The 40 hour work week is a sweeping kind of a claim you wouldn't accept in any other context. It's like saying that to maximize the benefits of physical exercise, you shouldn't work out more than 10 hours a week, then proceeding to ignore the type of benefit you're looking for, anatomy, intensity, intervals, session length, fun, safety, individual talent etc.
I've seen frequent claims on LW that shorter hours are better for productivity, but very little data to back them up. Why don't people quote some studies so that we can scrutinize them to see if they actually say what people claim they say?
As a side note, what do you people do on your free time? Unless you're letting your brain idly daydream much of what you do on your free time could be considered hard work by others.
As a side note, what do you people do on your free time?
Off the top of my head, in very roughly decreasing order, sleeping, browsing the web, hanging out with friends at the pub, playing the bass, listening to music, having sex, studying languages, eating, cooking, going shopping, reading books, watching movies, sightseeing.
Unless you're letting your brain idly daydream much of what you do on your free time could be considered hard work by others.
Many of the things in my previous paragraph have very few people doing them for a living. And there are reasons for that.
Conventional wisdom, and many studies, hold that 40 hours of work per week are the optimum before exhaustion starts dragging your productivity down too much to be worth it. I read elsewhere that the optimum is even lower for creative work, namely 35 hours per week, though the sources I found don't all seem to agree.
In contrast, many tech companies in silicon valley demand (or 'encourage', which is the same thing in practice) much higher work times. 70 or 80 hours per week are sometimes treated as normal.
How can this be?
Are these companies simply wrong and are actually hurting themselves by overextending their human resources? Or does the 40-hour week have exceptions?
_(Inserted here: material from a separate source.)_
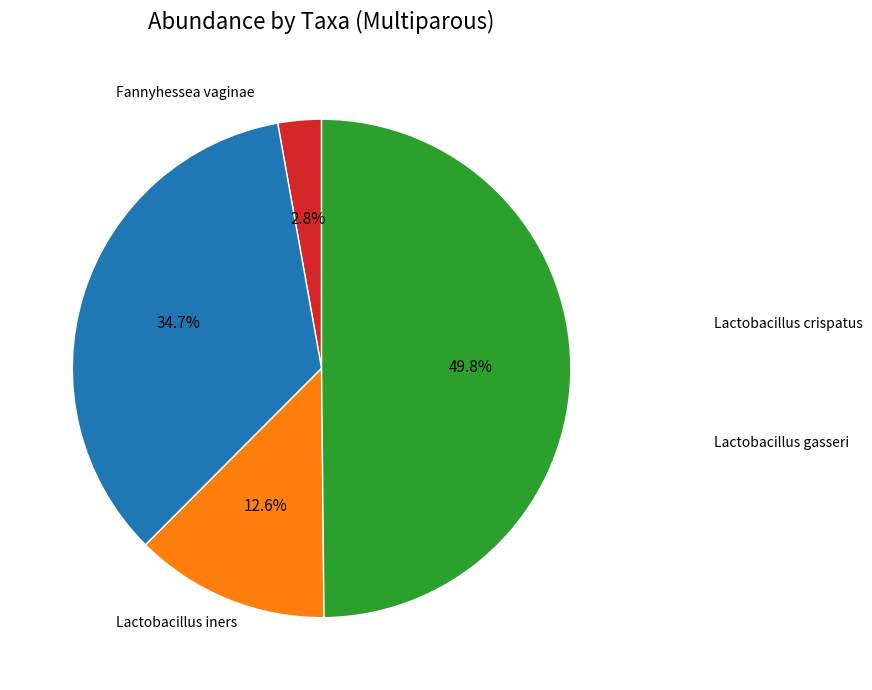

How many segments does this pie chart have?

4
How high is the variance in how much time people can work? If only outliers are hired by such companies, that would explain the discrepancy. Another possibility is that this 40 hour limit simply does not apply if you are really into your work and 'in the flow'. However, as far as I understand it, the problem is a question of concentration, not motivation, so that doesn't make sense.
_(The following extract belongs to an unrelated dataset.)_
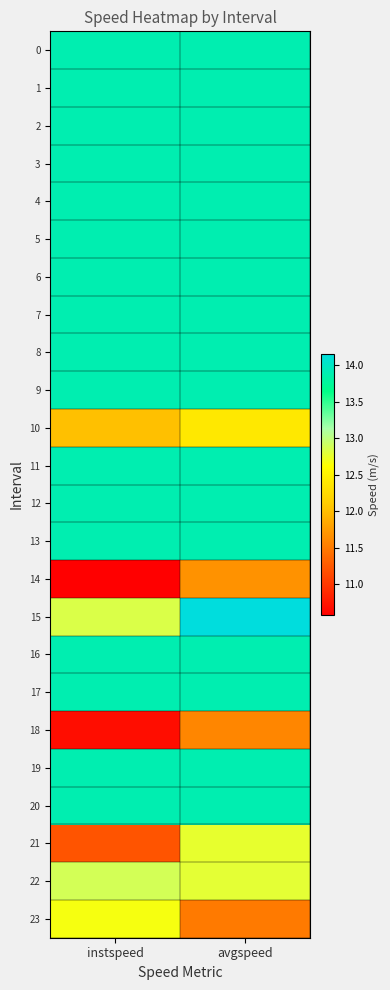

What is the difference between the highest and lowest values at avgspeed?

2.7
There are many articles on the internet arguing for both sides, but I find it hard to find ones that actually address these questions instead of just parroting the same generalized responses every time: Proponents of the 40 hour week cite studies that do not consider special cases, only averages (at least as far as I could find). Proponents of the 80 hour week claim that low work weeks are only for wage slaves without motivation, which reeks of bias and completely ignores that one's own subjective estimate of one's performance is not necessarily representative of one's actual performance.
Do you know of any studies that address these issues?